You can think of a data frame as structure similar to Excel spreadsheet.

• It has a specific number of columns, each of which is expected to contain values of a particular type. In other words each column is a vector.
• It also has an indeterminate number of rows - sets of related values for each column.

It is essentially a list of vectors. A data frame is more general than a matrix as different columns can contain different modes of data (numeric, character, etc.).   Data frames are the most common data structure  in R.

Like Excel spreadsheet R data frame is two dimensional object comprising of rows and columns, and you can address columns by names. The rows are referred by the first (left-hand] subscripts, while columns by the second (right-hand) subscript or name. Each element can be addressed by two indexes provided in square brackets, for example

`gld[2,3]`

You can use intervals instead of single index, for example

`gld[1,4:5]`

you can drop a raw or a column from the data set with minus operation, for example

`gld[,-2] # drops the second column`
`gld[-(1:n),] # drop rows from 1 to n in x`

You can select multiple columns with c operator

`gld(c(date,open,close,volume)]`

To select all the entries in a column, the syntax is "comma, number of column", for example

`gld[,2]`

### Construction of a data frame from several vectors of the same length

A data frame is created with the data.frame() function:

`mydata <- data.frame(vector1, vector2, ...)`

Assign the result to the metals  variable three vectors:

`metals <- data.frame(date, open, close, )`

Now, try printing metals to see its contents using statement print(metals)

` > print(metals) date open close ... ... ...`

There's your new data frame, neatly organized into rows, with column names (derived from the variable names) across the top.

You can get individual columns by providing their index number in double-brackets. Try getting the second column (prices) of metals:

metals[[2]]

You could instead provide a column name as a string in double-brackets. (This is often more readable.) Retrieve the "close" column:

metals[["close"]]

There are numerous ways to download data into data.frame. The simplest and the most common is downloading and then reading comma separated values (CSV) files. You can use read.csv to do that. It actually calls read.table with some arguments preset. The result of using read.table is a data.frame.

The first argument to read.table is the full path of the file to be loaded or URL. If you specify just the name of the file, it is assumed to be in your project folder.

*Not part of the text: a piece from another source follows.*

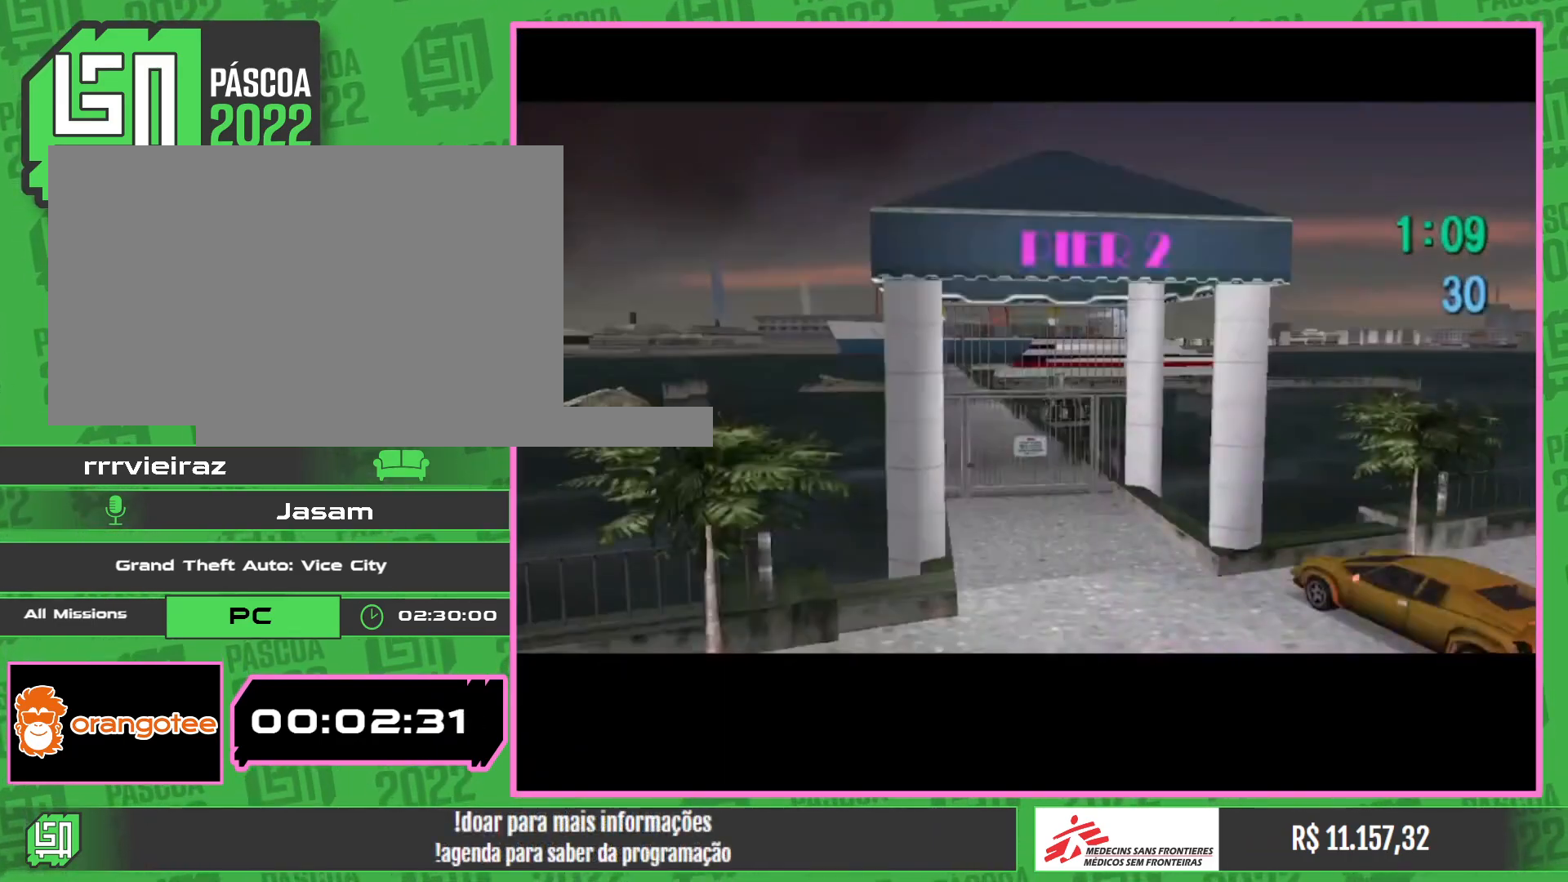
{"keys": [], "mouse": [], "events": []}
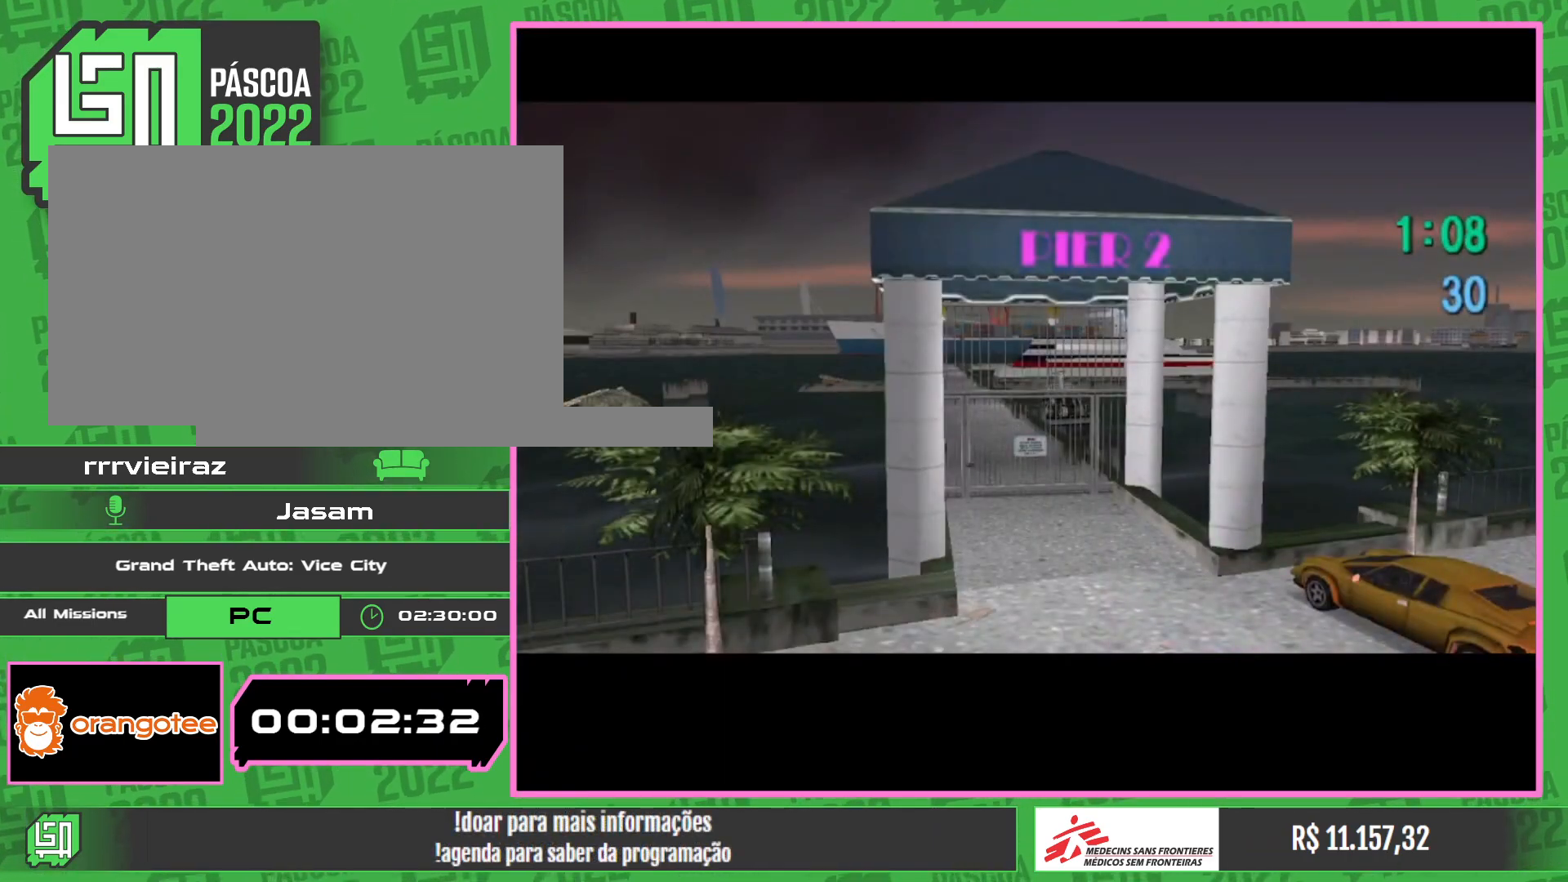
{"keys": [], "mouse": [], "events": []}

`yahooUrl <- "http://real-chart.finance.yahoo.com/table.csv?s=GLD&d=6&e=30&f=2015&g=d&a=10&b=18&c=2004&ignore=.csv"theGold<- read.table (file = yahooUrl, header = TRUE, sep = ",")`

The result can now be seen using head.

`> head(theGold)`

the first argument is the file name in quotes (or as a character variable). Notice how we explicitly used the argument names file, header and sep.  The second argument, header, indicates that the first row of data holds the column names. The third argument gives the delimiter separating data cells. Changing this to other values such as “\t” (tab delimited) or “;” (semicolon delimited) allows it to read other types of files.

There is another little argument that is helpful to use is stringsAsFactors. Setting this to FALSE (the default is TRUE) prevents character columns from being converted to factor columns. This saves computation time, which can be substantial in case of a large dataset with large number of rows and several character columns with many unique values. Also keeping the columns as character data in many case makes them easier to work with. Conversion to factors is often overkill unless we are dealing with a members of a set and can benefit from set-style operations.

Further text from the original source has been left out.